[Dataset excerpts]
^^^^^^^^^^^^^^^^

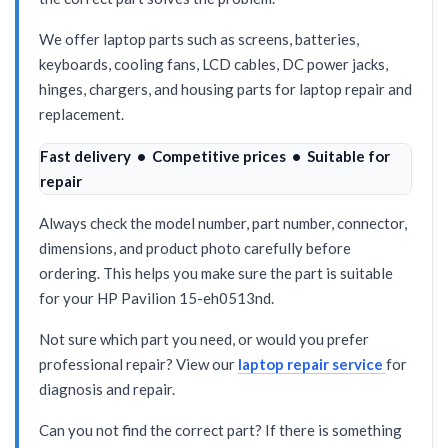
We offer laptop parts such as screens, batteries,
keyboards, cooling fans, LCD cables, DC power jacks,
hinges, chargers, and housing parts for laptop repair and
replacement.
Fast delivery • Competitive prices • Suitable for
repair
Always check the model number, part number, connector,
dimensions, and product photo carefully before
ordering. This helps you make sure the part is suitable
for your HP Pavilion 15-eh0513nd.
Not sure which part you need, or would you prefer
professional repair? View our
laptop repair service
for
diagnosis and repair.
Can you not find the correct part? If there is something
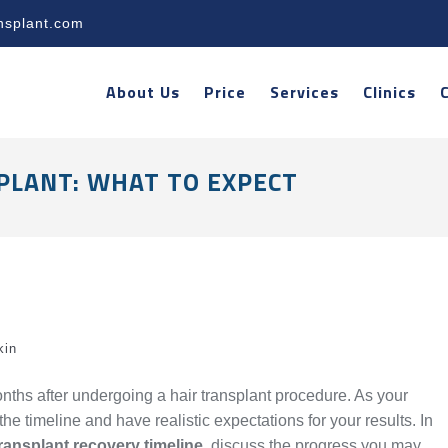
nsplant.com
About Us
Price
Services
Clinics
PLANT: WHAT TO EXPECT
kin
ths after undergoing a hair transplant procedure. As your
he timeline and have realistic expectations for your results. In
transplant recovery timeline
, discuss the progress you may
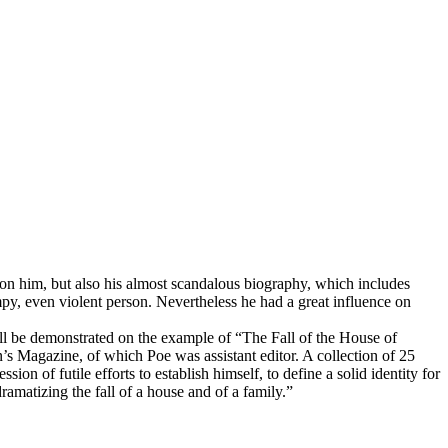
 on him, but also his almost scandalous biography, which includes
mpy, even violent person. Nevertheless he had a great influence on
hall be demonstrated on the example of “The Fall of the House of
’s Magazine, of which Poe was assistant editor. A collection of 25
of futile efforts to establish himself, to define a solid identity for
dramatizing the fall of a house and of a family.”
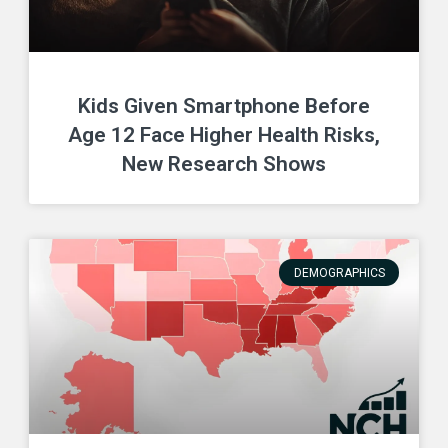
Kids Given Smartphone Before
Age 12 Face Higher Health Risks,
New Research Shows
DEMOGRAPHICS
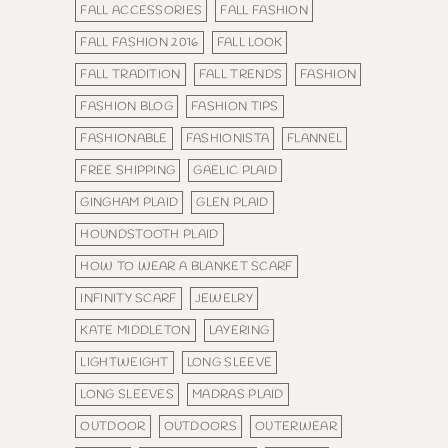
FALL ACCESSORIES
FALL FASHION
FALL FASHION 2016
FALL LOOK
FALL TRADITION
FALL TRENDS
FASHION
FASHION BLOG
FASHION TIPS
FASHIONABLE
FASHIONISTA
FLANNEL
FREE SHIPPING
GAELIC PLAID
GINGHAM PLAID
GLEN PLAID
HOUNDSTOOTH PLAID
HOW TO WEAR A BLANKET SCARF
INFINITY SCARF
JEWELRY
KATE MIDDLETON
LAYERING
LIGHTWEIGHT
LONG SLEEVE
LONG SLEEVES
MADRAS PLAID
OUTDOOR
OUTDOORS
OUTERWEAR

^^^^^^^^^^^^^^^^

I'd like the data above duplicated exactly, with no pictures included.

We offer laptop parts such as screens, batteries,
keyboards, cooling fans, LCD cables, DC power jacks,
hinges, chargers, and housing parts for laptop repair and
replacement.
Fast delivery • Competitive prices • Suitable for
repair
Always check the model number, part number, connector,
dimensions, and product photo carefully before
ordering. This helps you make sure the part is suitable
for your HP Pavilion 15-eh0513nd.
Not sure which part you need, or would you prefer
professional repair? View our
laptop repair service
for
diagnosis and repair.
Can you not find the correct part? If there is something
nsplant.com
About Us
Price
Services
Clinics
PLANT: WHAT TO EXPECT
kin
ths after undergoing a hair transplant procedure. As your
he timeline and have realistic expectations for your results. In
transplant recovery timeline
, discuss the progress you may
 on him, but also his almost scandalous biography, which includes
mpy, even violent person. Nevertheless he had a great influence on
hall be demonstrated on the example of “The Fall of the House of
’s Magazine, of which Poe was assistant editor. A collection of 25
of futile efforts to establish himself, to define a solid identity for
dramatizing the fall of a house and of a family.”
Kids Given Smartphone Before
Age 12 Face Higher Health Risks,
New Research Shows
DEMOGRAPHICS
FALL ACCESSORIES
FALL FASHION
FALL FASHION 2016
FALL LOOK
FALL TRADITION
FALL TRENDS
FASHION
FASHION BLOG
FASHION TIPS
FASHIONABLE
FASHIONISTA
FLANNEL
FREE SHIPPING
GAELIC PLAID
GINGHAM PLAID
GLEN PLAID
HOUNDSTOOTH PLAID
HOW TO WEAR A BLANKET SCARF
INFINITY SCARF
JEWELRY
KATE MIDDLETON
LAYERING
LIGHTWEIGHT
LONG SLEEVE
LONG SLEEVES
MADRAS PLAID
OUTDOOR
OUTDOORS
OUTERWEAR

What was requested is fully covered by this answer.